Recorded data: Begin

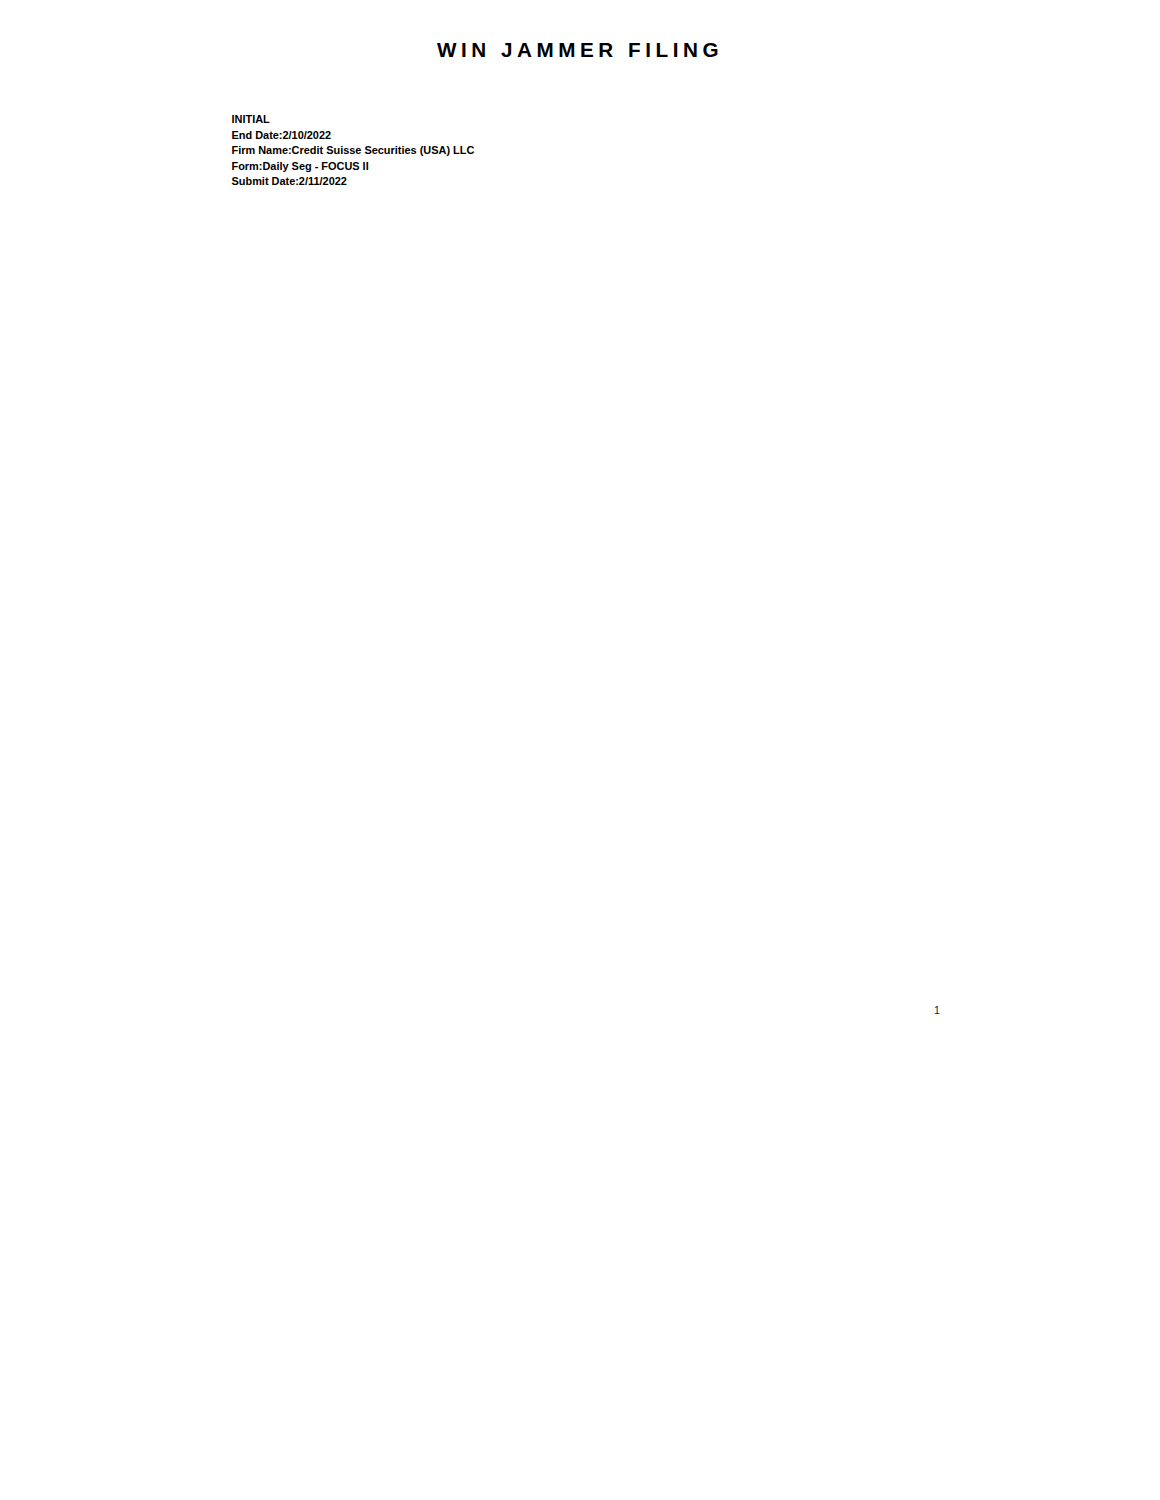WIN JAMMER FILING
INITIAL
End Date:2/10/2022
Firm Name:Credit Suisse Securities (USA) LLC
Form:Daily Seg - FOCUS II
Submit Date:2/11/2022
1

Recorded data: End
Recorded data: Begin

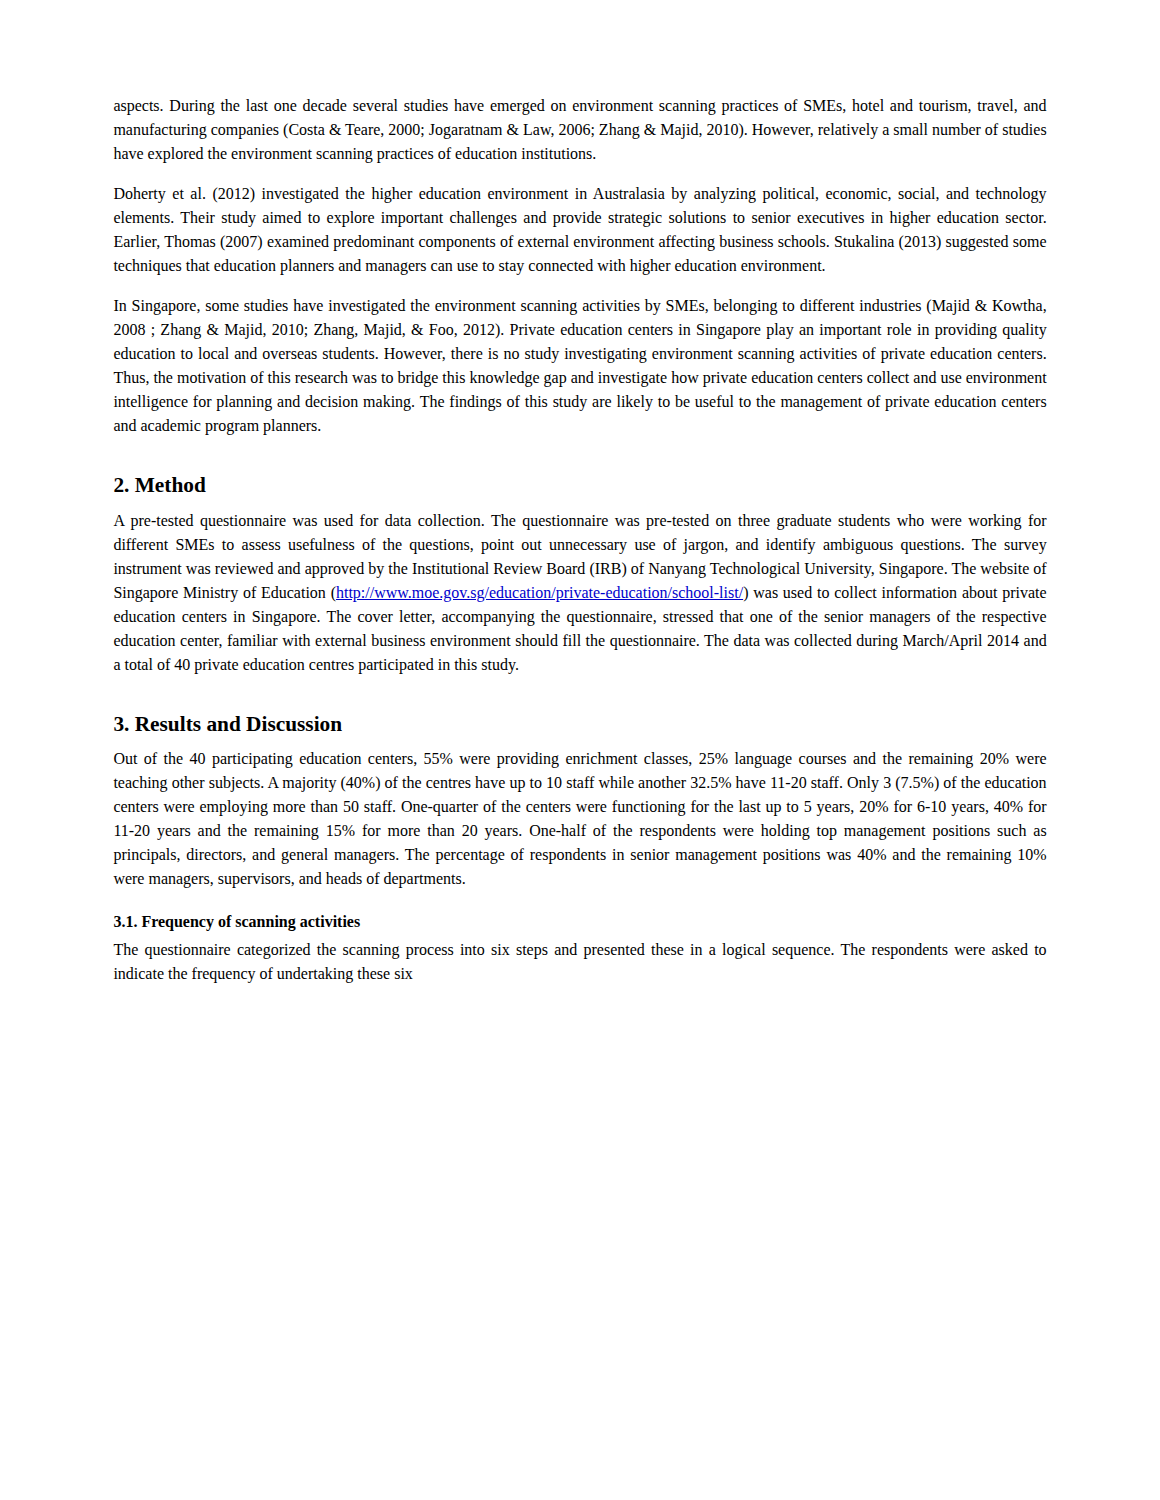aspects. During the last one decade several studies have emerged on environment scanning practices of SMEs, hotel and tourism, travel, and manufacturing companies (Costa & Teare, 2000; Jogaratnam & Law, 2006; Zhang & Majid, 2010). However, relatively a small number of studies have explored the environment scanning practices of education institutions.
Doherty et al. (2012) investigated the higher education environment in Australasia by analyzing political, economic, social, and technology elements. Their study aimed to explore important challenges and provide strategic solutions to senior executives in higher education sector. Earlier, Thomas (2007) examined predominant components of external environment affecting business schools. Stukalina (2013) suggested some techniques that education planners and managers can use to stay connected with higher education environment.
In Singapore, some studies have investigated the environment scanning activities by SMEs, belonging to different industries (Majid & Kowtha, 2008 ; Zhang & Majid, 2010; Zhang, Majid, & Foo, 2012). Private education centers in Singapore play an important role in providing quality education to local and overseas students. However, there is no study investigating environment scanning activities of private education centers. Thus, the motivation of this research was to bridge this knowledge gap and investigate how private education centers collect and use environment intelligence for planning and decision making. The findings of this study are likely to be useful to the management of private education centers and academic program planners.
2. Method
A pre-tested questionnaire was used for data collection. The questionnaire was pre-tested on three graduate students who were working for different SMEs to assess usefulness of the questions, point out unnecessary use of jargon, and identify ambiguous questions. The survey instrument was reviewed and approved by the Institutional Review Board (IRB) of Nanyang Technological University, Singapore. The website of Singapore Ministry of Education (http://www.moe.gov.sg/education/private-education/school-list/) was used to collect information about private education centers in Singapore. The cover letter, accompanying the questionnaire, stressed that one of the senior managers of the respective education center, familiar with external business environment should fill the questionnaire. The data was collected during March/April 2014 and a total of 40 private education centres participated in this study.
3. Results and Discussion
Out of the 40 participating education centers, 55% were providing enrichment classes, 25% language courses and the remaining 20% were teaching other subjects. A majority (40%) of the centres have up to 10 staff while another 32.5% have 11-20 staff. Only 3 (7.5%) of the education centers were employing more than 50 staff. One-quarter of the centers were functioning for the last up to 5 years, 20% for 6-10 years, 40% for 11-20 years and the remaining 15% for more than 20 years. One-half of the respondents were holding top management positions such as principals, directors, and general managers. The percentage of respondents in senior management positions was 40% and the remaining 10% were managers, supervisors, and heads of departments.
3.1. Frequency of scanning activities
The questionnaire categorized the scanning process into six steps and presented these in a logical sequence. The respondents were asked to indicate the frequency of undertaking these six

Recorded data: End

**The problem**. Copy the stretch of the records above that runs from the line with "Out of the 40" through the line with "The questionnaire categorized". Both end lines belong in the copy, and nothing else does.

**Answer box**.
Out of the 40 participating education centers, 55% were providing enrichment classes, 25% language courses and the remaining 20% were teaching other subjects. A majority (40%) of the centres have up to 10 staff while another 32.5% have 11-20 staff. Only 3 (7.5%) of the education centers were employing more than 50 staff. One-quarter of the centers were functioning for the last up to 5 years, 20% for 6-10 years, 40% for 11-20 years and the remaining 15% for more than 20 years. One-half of the respondents were holding top management positions such as principals, directors, and general managers. The percentage of respondents in senior management positions was 40% and the remaining 10% were managers, supervisors, and heads of departments.
3.1. Frequency of scanning activities
The questionnaire categorized the scanning process into six steps and presented these in a logical sequence. The respondents were asked to indicate the frequency of undertaking these six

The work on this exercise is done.